Antes, con Carlos III se dan la mano la experiencia y los sueños. Con él llegan los ilustrados, que no se resignan al imperio teórico de la Razón y sueñan con poner en práctica sus ideas; que no se allanan a modelar tan sólo el Estado y aspiran a transformar también la sociedad, las mentalidades. Y de la mano de Campomanes y de Jovellanos, de Olavide y Cabarrús, de Floridablanca y de Aranda, nace un proyecto consciente de nacionalización del Estado.
Una Orden de 1766 prohíbe editar libros «en otra lengua que la Castellana» y una Real Cédula ordena, dos años después, que toda la enseñanza se realice en ella. No se olvidan los símbolos. Se encarga la Marcha de granaderos, llamada a ser más tarde himno nacional. El pendón real se humilla ante la bandera nacional, escogida por el propio monarca como pabellón de los buques de guerra. Las Academias, fundadas en las décadas precedentes, dejan de lado la Corte para entregarse a la tarea de fijar y difundir los cánones de una cultura nacional. En 1773, la de la Historia acomete la elaboración de un Diccionario histórico-geográfico, «para conocimiento de los verdaderos orígenes de nuestra nación», que culmina la labor iniciada tres décadas atrás con el Diccionario biográfico-histórico de España.

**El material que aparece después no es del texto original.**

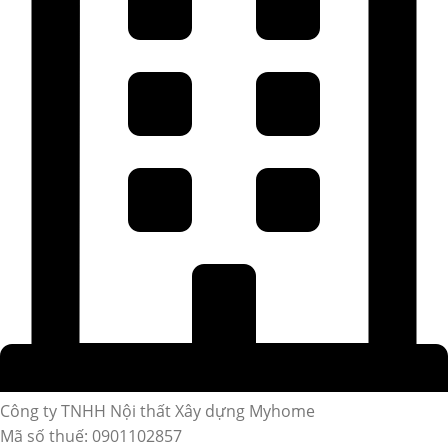
Công ty TNHH Nội thất Xây dựng Myhome
Mã số thuế: 0901102857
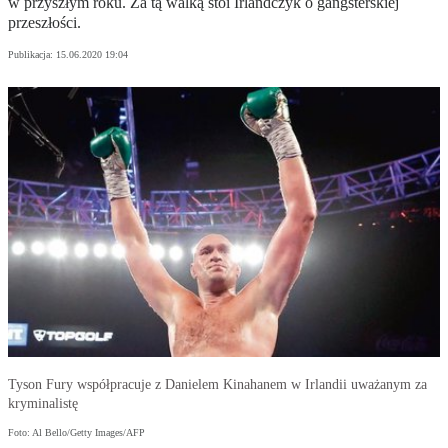
w przyszłym roku. Za tą walką stoi Irlandczyk o gangsterskiej
przeszłości.
Publikacja:
15.06.2020 19:04
Tyson Fury współpracuje z Danielem Kinahanem w Irlandii uważanym za
kryminalistę
Foto: Al Bello/Getty Images/AFP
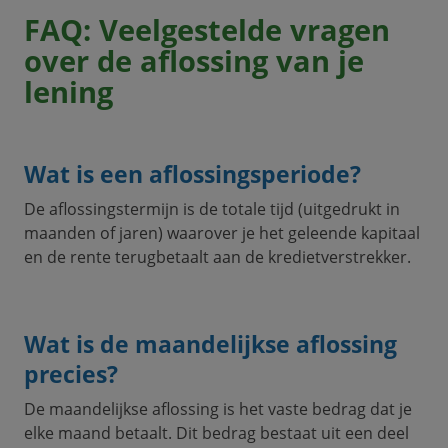
FAQ: Veelgestelde vragen
over de aflossing van je
lening
Wat is een aflossingsperiode?
De aflossingstermijn is de totale tijd (uitgedrukt in
maanden of jaren) waarover je het geleende kapitaal
en de rente terugbetaalt aan de kredietverstrekker.
Wat is de maandelijkse aflossing
precies?
De maandelijkse aflossing is het vaste bedrag dat je
elke maand betaalt. Dit bedrag bestaat uit een deel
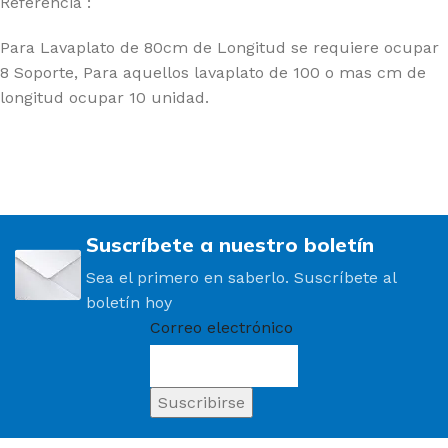
Referencia :
Para Lavaplato de 80cm de Longitud se requiere ocupar
8 Soporte, Para aquellos lavaplato de 100 o mas cm de
longitud ocupar 10 unidad.
Suscríbete a nuestro boletín
Sea el primero en saberlo. Suscríbete al
boletín hoy
Correo electrónico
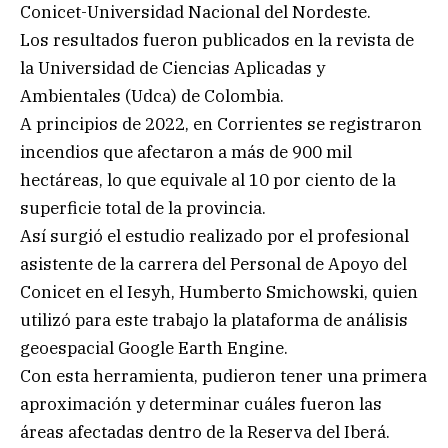
Conicet-Universidad Nacional del Nordeste.
Los resultados fueron publicados en la revista de
la Universidad de Ciencias Aplicadas y
Ambientales (Udca) de Colombia.
A principios de 2022, en Corrientes se registraron
incendios que afectaron a más de 900 mil
hectáreas, lo que equivale al 10 por ciento de la
superficie total de la provincia.
Así surgió el estudio realizado por el profesional
asistente de la carrera del Personal de Apoyo del
Conicet en el Iesyh, Humberto Smichowski, quien
utilizó para este trabajo la plataforma de análisis
geoespacial Google Earth Engine.
Con esta herramienta, pudieron tener una primera
aproximación y determinar cuáles fueron las
áreas afectadas dentro de la Reserva del Iberá.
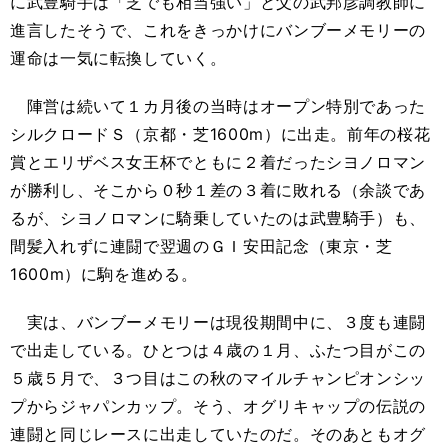
に武豊騎手は「芝でも相当強い」と父の武邦彦調教師に
進言したそうで、これをきっかけにバンブーメモリーの
運命は一気に転換していく。
陣営は続いて１カ月後の当時はオープン特別であった
シルクロードＳ（京都・芝1600m）に出走。前年の桜花
賞とエリザベス女王杯でともに２着だったシヨノロマン
が勝利し、そこから０秒１差の３着に敗れる（余談であ
るが、シヨノロマンに騎乗していたのは武豊騎手）も、
間髪入れずに連闘で翌週のＧＩ安田記念（東京・芝
1600m）に駒を進める。
実は、バンブーメモリーは現役期間中に、３度も連闘
で出走している。ひとつは４歳の１月、ふたつ目がこの
５歳５月で、３つ目はこの秋のマイルチャンピオンシッ
プからジャパンカップ。そう、オグリキャップの伝説の
連闘と同じレースに出走していたのだ。そのあともオグ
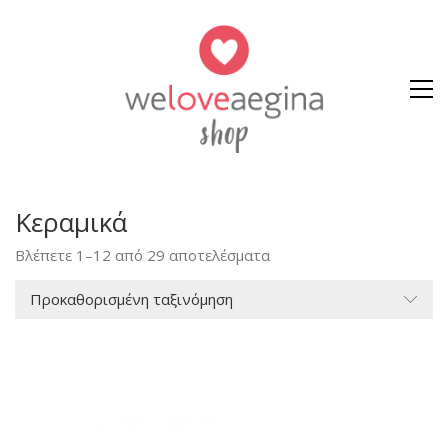
Κεραμικά
Βλέπετε 1–12 από 29 αποτελέσματα
Προκαθορισμένη ταξινόμηση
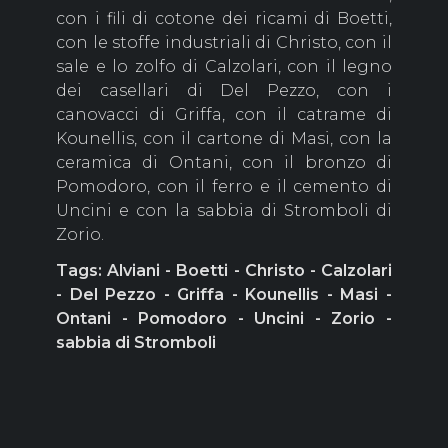
con i fili di cotone dei ricami di Boetti,
con le stoffe industriali di Christo, con il
sale e lo zolfo di Calzolari, con il legno
dei casellari di Del Pezzo, con i
canovacci di Griffa, con il catrame di
Kounellis, con il cartone di Masi, con la
ceramica di Ontani, con il bronzo di
Pomodoro, con il ferro e il cemento di
Uncini e con la sabbia di Stromboli di
Zorio.
Tags: Alviani - Boetti - Christo - Calzolari
- Del Pezzo - Griffa - Kounellis - Masi -
Ontani - Pomodoro - Uncini - Zorio -
sabbia di Stromboli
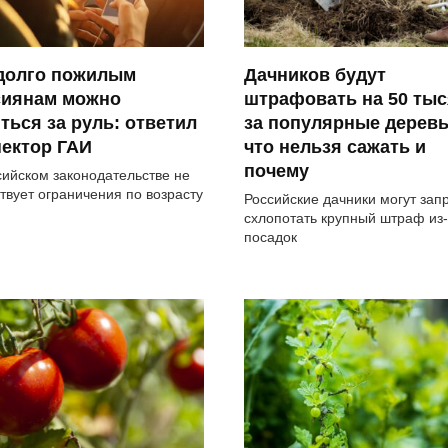
 долго пожилым
Дачников будут
сиянам можно
штрафовать на 50 тыс
ться за руль: ответил
за популярные деревь
ектор ГАИ
что нельзя сажать и
почему
сийском законодательстве не
твует ограничения по возрасту
Российские дачники могут зап
схлопотать крупный штраф из-
посадок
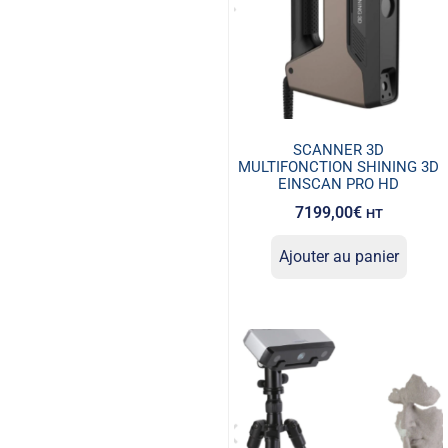
SCANNER 3D
MULTIFONCTION SHINING 3D
EINSCAN PRO HD
7199,00
€
HT
Ajouter au panier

Hay, pues, un verdadero nacionalismo español en el XVIII. Lo hay porque existe un deseo consciente de hacer españoles, de unir a los viejos reinos de la Monarquía en una única comunidad cívica atada con los sólidos lazos del amor patrio y la solidaridad social. Pero es un nacionalismo político, que no habla de raza, lengua y cultura, sino de amor a las leyes y felicidad común, nada sentimental, nada visceral. Y tiene éxito. Barcelona vitorea, en la persona de Carlos III, a los mismos Borbones contra los que décadas atrás se había levantado. Las heridas se han cerrado. La nación española se alzará como un solo cuerpo contra Napoleón. El camino de la construcción nacional, superado el desfallecimiento de la centuria anterior, volvía a enfilarse ahora con energía. Pero quedaba aún mucho por andar. El XVIII fue el siglo de los proyectos; el XIX lo será de los tropiezos.
- Luis E. Íñigo es historiador e inspector de educación.